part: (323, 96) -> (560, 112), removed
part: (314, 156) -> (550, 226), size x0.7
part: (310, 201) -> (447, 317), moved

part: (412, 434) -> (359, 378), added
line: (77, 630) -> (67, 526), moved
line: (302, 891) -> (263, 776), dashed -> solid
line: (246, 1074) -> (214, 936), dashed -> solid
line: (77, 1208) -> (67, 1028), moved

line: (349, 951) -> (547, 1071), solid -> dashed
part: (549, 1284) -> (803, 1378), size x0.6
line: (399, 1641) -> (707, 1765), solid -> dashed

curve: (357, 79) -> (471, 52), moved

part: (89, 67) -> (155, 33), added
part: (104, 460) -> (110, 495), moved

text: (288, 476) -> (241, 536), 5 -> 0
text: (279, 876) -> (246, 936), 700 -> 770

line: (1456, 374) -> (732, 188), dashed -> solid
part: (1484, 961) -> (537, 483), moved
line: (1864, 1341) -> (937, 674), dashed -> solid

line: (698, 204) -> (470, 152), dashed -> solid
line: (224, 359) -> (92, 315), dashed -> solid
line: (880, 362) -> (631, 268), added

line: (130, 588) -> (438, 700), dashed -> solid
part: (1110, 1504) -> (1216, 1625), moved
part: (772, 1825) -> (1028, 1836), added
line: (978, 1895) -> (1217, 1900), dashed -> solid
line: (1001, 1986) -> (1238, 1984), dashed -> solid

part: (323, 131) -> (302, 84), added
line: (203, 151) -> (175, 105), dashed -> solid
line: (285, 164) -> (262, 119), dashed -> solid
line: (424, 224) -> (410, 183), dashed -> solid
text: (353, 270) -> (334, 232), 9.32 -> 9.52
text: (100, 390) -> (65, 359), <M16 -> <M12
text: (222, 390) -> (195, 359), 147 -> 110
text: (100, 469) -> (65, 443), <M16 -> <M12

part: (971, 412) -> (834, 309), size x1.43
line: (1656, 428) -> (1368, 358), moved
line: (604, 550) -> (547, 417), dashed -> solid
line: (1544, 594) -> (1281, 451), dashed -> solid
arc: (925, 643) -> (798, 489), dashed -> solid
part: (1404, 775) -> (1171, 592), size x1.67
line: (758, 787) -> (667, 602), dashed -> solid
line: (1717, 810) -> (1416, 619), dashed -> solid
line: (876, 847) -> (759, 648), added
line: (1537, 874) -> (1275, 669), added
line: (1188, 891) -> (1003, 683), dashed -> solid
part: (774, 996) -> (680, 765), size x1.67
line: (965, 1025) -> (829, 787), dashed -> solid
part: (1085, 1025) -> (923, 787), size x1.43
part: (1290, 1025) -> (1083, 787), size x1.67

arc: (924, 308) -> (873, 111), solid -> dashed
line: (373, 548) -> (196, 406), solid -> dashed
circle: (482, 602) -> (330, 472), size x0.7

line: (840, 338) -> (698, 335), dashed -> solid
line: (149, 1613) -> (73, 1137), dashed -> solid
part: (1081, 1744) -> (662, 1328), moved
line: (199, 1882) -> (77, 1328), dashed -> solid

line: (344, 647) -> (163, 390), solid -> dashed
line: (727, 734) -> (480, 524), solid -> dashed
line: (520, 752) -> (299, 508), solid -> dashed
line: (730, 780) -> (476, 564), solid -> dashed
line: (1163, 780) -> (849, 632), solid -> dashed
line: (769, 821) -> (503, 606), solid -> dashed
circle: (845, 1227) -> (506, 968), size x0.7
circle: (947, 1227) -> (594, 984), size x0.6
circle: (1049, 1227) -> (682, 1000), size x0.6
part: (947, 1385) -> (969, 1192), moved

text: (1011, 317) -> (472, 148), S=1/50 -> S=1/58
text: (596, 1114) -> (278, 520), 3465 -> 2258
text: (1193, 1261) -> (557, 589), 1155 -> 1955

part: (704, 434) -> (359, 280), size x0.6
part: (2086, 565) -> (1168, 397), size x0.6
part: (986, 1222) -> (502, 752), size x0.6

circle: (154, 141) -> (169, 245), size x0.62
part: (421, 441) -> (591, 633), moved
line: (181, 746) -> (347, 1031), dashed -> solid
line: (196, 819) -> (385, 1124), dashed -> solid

Required work: Set down exactly the lines that begin the records and continue through the line bearing "part: (549, 1284) -> (803, 1378), size x0.6"; include both ends.

Response for this exercise:
part: (323, 96) -> (560, 112), removed
part: (314, 156) -> (550, 226), size x0.7
part: (310, 201) -> (447, 317), moved

part: (412, 434) -> (359, 378), added
line: (77, 630) -> (67, 526), moved
line: (302, 891) -> (263, 776), dashed -> solid
line: (246, 1074) -> (214, 936), dashed -> solid
line: (77, 1208) -> (67, 1028), moved

line: (349, 951) -> (547, 1071), solid -> dashed
part: (549, 1284) -> (803, 1378), size x0.6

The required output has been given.